Copy out, from the data below, each line in which the word "lines" occurs.

=== Provided entries ===
##############################

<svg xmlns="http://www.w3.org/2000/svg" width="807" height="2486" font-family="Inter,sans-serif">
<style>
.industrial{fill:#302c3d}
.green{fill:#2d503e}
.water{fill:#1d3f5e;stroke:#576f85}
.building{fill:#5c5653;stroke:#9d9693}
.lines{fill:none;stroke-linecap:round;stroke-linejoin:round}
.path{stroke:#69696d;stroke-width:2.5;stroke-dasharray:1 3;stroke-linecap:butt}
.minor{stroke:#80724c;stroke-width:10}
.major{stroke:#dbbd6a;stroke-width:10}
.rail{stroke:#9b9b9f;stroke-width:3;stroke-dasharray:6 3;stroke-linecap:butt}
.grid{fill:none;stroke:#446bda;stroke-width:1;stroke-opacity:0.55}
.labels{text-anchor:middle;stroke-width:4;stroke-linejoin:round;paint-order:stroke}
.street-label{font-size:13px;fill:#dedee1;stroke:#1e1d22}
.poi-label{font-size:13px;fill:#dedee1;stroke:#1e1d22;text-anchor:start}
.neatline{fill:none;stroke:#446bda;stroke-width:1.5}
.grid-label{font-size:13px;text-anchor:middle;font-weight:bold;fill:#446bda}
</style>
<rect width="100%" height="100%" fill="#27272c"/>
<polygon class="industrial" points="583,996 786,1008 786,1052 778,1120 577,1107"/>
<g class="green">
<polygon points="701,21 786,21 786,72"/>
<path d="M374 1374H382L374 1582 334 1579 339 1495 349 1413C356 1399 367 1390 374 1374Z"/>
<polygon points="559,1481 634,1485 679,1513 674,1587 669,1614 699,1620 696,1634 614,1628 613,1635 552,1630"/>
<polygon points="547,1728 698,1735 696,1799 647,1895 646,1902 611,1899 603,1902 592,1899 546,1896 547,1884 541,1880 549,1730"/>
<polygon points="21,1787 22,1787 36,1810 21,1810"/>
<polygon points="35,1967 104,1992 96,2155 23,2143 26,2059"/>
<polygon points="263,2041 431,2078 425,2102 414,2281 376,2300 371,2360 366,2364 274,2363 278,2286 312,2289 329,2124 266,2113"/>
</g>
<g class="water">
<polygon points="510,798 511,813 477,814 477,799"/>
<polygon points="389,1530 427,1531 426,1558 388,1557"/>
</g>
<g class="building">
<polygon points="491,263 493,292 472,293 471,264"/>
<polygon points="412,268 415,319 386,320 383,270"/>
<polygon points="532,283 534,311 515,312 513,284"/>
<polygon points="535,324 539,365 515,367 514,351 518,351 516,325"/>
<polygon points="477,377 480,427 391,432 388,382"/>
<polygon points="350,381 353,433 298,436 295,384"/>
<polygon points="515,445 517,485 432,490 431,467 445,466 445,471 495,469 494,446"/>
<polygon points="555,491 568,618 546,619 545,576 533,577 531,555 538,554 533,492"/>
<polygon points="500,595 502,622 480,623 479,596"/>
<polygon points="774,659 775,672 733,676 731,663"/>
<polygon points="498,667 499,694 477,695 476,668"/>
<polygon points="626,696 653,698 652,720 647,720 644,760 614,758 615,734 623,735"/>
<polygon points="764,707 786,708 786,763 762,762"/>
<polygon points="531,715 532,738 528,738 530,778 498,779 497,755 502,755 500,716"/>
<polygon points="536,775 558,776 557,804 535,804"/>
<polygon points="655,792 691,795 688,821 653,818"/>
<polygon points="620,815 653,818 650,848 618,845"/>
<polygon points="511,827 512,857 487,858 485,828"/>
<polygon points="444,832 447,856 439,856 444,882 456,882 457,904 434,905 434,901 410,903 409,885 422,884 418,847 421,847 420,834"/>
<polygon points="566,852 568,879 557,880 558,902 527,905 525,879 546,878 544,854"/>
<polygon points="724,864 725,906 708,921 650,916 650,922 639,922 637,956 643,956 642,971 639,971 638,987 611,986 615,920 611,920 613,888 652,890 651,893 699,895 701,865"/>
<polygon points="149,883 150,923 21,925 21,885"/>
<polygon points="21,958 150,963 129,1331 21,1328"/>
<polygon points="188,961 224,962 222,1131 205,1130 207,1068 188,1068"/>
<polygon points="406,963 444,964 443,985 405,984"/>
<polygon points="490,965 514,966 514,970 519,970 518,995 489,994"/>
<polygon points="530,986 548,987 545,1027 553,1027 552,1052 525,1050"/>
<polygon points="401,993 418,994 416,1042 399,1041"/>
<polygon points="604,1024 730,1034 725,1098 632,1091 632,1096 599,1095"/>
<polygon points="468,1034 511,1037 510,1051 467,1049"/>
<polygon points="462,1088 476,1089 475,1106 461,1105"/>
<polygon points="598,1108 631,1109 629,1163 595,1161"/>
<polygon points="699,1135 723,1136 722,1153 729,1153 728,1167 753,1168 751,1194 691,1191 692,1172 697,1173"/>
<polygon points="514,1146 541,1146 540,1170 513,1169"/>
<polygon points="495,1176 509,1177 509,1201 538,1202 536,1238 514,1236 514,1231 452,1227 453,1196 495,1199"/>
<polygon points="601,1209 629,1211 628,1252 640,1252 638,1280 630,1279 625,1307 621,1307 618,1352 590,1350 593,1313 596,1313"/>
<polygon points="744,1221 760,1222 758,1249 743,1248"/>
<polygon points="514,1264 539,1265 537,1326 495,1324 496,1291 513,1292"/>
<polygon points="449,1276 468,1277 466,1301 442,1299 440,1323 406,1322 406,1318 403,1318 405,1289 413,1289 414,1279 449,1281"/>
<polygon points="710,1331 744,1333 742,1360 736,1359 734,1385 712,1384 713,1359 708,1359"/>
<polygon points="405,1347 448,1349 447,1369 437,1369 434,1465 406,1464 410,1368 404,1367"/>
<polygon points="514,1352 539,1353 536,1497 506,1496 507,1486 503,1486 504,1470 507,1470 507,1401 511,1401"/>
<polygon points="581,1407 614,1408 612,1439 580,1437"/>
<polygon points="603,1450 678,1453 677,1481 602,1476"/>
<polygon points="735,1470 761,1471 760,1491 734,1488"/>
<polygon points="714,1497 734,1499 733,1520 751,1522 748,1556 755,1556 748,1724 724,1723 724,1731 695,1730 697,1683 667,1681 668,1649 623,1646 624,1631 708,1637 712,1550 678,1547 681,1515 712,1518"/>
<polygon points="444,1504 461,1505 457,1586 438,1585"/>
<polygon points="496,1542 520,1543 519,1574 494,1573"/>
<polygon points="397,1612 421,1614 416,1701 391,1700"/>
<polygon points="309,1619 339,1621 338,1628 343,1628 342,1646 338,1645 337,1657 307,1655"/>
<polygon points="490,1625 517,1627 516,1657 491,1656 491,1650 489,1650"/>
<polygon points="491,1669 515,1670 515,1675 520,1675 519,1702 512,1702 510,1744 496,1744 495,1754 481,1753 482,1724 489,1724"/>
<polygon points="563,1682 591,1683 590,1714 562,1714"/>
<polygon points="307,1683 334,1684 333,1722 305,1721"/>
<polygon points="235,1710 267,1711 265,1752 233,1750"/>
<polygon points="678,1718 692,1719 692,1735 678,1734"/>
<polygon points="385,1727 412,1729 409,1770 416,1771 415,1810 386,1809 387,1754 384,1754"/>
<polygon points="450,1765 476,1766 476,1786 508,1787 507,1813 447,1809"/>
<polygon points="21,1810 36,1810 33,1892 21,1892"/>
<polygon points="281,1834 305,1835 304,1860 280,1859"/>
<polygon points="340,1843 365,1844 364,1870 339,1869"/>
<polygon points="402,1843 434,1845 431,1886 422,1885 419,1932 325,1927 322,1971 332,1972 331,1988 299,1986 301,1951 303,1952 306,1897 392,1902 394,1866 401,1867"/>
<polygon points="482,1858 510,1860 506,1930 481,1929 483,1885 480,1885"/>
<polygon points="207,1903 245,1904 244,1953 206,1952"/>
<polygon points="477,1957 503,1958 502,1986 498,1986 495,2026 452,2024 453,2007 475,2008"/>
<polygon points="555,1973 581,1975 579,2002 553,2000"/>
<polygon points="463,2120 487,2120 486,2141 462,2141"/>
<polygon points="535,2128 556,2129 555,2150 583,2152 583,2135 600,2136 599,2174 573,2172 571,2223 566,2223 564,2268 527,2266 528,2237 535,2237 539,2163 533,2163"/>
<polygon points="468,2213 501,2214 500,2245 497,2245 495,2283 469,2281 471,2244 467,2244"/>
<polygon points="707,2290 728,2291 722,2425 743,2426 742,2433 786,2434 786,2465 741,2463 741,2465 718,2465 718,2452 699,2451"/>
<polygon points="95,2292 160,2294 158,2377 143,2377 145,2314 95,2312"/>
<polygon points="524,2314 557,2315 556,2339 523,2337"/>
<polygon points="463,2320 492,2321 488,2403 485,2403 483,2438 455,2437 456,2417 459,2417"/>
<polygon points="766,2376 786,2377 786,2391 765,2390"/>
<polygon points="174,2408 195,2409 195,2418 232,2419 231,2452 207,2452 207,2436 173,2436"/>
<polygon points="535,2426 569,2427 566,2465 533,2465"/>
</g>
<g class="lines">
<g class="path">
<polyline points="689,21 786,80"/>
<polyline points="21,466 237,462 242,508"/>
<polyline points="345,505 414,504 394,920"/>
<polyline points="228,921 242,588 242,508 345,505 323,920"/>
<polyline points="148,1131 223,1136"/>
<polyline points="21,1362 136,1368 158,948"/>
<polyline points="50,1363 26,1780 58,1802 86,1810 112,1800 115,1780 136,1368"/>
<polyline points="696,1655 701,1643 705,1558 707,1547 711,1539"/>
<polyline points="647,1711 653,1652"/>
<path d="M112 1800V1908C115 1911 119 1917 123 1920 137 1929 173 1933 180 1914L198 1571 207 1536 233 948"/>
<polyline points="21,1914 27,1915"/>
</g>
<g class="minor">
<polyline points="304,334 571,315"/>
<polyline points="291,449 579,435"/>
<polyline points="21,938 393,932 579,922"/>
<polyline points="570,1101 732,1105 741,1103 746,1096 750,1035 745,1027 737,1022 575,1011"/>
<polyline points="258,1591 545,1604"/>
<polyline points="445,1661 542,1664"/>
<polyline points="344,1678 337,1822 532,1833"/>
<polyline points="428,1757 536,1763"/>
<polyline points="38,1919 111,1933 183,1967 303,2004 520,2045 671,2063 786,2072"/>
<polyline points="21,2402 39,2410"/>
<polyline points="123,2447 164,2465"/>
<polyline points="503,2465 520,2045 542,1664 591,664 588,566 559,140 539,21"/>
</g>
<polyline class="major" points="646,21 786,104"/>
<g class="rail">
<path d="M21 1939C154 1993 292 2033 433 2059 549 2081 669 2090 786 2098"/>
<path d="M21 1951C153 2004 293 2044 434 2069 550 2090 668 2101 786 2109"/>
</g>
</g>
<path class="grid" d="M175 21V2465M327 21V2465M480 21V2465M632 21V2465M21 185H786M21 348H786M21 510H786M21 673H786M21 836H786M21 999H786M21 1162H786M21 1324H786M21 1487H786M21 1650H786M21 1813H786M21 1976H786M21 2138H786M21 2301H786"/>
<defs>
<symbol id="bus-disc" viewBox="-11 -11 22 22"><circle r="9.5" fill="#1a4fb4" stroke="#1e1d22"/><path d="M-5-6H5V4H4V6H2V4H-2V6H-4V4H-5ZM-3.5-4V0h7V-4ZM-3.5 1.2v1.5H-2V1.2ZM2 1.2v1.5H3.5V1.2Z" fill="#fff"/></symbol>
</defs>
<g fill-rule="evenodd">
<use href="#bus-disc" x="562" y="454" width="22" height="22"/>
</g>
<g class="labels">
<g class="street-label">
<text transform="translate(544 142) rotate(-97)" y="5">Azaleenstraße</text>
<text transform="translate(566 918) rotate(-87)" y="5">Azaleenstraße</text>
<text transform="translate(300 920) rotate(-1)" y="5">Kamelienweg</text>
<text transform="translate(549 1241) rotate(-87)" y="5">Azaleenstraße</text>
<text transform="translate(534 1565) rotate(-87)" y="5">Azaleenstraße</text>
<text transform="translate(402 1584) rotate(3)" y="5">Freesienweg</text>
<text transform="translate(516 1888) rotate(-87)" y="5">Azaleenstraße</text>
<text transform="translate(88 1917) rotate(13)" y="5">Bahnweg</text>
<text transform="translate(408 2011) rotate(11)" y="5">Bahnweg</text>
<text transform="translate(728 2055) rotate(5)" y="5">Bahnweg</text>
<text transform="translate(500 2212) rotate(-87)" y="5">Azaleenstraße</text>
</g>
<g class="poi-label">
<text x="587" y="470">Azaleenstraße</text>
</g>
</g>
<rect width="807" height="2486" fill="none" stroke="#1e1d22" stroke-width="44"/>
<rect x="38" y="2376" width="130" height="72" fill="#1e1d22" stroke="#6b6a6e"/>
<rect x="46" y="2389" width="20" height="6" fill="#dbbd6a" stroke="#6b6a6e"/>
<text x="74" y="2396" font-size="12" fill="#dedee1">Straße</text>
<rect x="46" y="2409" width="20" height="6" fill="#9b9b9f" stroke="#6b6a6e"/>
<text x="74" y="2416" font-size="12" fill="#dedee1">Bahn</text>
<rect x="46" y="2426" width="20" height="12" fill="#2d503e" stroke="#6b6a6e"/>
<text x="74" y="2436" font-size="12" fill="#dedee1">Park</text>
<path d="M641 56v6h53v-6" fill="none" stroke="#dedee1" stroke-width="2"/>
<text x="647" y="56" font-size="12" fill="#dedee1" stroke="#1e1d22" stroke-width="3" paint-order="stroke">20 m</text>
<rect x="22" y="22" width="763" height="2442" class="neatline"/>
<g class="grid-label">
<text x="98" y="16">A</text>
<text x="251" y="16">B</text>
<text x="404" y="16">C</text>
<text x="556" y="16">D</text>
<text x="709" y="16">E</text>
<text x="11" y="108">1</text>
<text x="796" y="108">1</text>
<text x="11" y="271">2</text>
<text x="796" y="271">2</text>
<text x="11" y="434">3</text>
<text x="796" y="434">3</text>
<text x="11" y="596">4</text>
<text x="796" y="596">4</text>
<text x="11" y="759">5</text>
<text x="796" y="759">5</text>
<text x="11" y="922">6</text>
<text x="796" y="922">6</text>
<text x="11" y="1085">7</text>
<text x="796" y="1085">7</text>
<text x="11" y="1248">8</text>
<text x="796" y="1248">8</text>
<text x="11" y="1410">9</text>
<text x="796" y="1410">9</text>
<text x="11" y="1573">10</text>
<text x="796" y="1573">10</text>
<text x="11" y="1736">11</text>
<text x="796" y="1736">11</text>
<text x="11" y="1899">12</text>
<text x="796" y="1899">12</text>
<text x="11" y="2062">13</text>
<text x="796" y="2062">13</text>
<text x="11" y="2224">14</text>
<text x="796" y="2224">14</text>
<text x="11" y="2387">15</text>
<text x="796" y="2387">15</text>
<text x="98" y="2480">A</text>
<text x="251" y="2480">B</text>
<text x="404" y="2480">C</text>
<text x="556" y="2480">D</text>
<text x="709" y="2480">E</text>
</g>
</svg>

##############################

=== Your response ===
.lines{fill:none;stroke-linecap:round;stroke-linejoin:round}
<g class="lines">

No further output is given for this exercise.